*** Provided text ***

Such is the underscore of my writing.  It sounds like I have a horrible imagination.  I probably do.  But it’s not imagination.

It’s empathy.

Walking a mile in the other person’s moccasins…

Have you tried it?  I’d like to expound on this further, but I fear this post will already be too long.  So you will have to bug me for further posts if you wish me to expand on my reasoning.

The Bookstore Standard

This same cousin mentioned earlier, thought he should do some research and walked into a Barnes and Noble to look specifically at the YA and Mid-grade selections.  And was horrified.  He might have picked ten percent of these books on the shelves for his class, if that.  But the other teachers are overjoyed “that Johnny is reading!”

So what do we do?

Do we keep writing these things that are slowly degenerating into soft core porn (or worse – example?  How many kids are reading Game of Thrones anyone?) to keep people interested in reading?

What exactly is the demographic for adults to read the YA section anyway?

***

- [Your task] Continue the blog post about writing and young adult bookstore shelves from its final sentence.

*** Supplied material ***

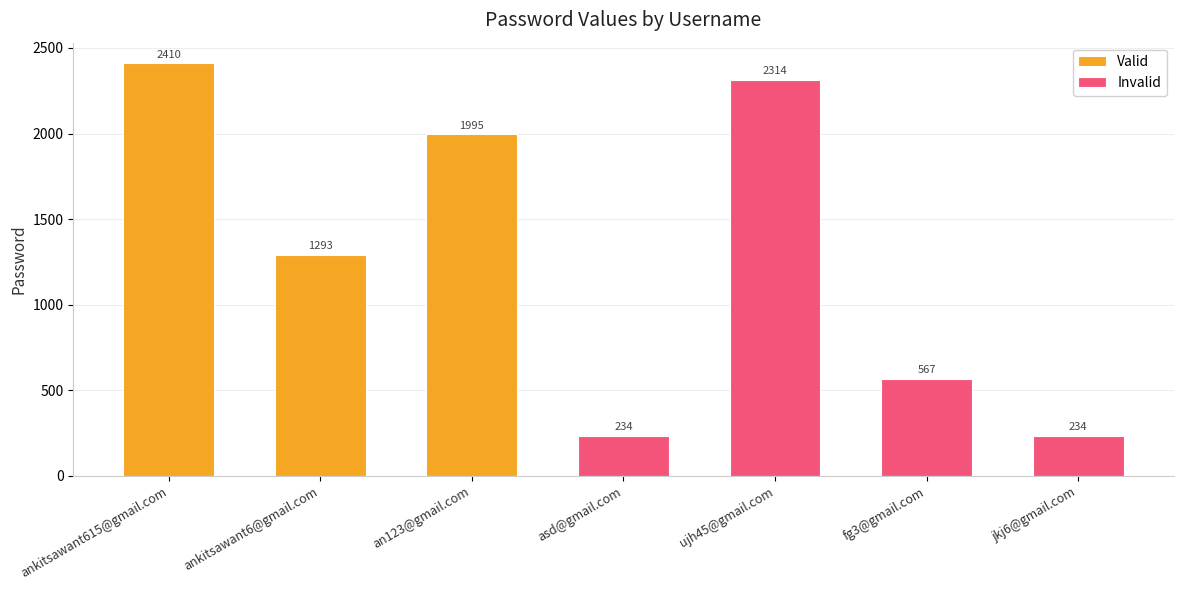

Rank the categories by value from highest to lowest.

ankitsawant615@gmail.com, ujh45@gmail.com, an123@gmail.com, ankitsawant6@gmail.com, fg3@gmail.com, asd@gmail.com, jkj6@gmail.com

***

- [Result of the exercise]
A sample of  my work

For me, I have been waiting on my personality to mesh with being a writer rather than a flooring installer.  I can feel my health finally declining from doing flooring for the past 28 years.  Now that it is finally happening I have to decide, am I writing for my audience (which is not children), myself (which can be childish), or my parents (okay not going there ;P ).  and I have decided that I am shooting for my audience.  I haven’t found them yet, but I will soon, and I want them to have plenty to read.

In case you are wondering, I’m not even going to start pushing my books until I have Maraude’s Fifth on the shelf, which is looking to be about the middle to late 2013.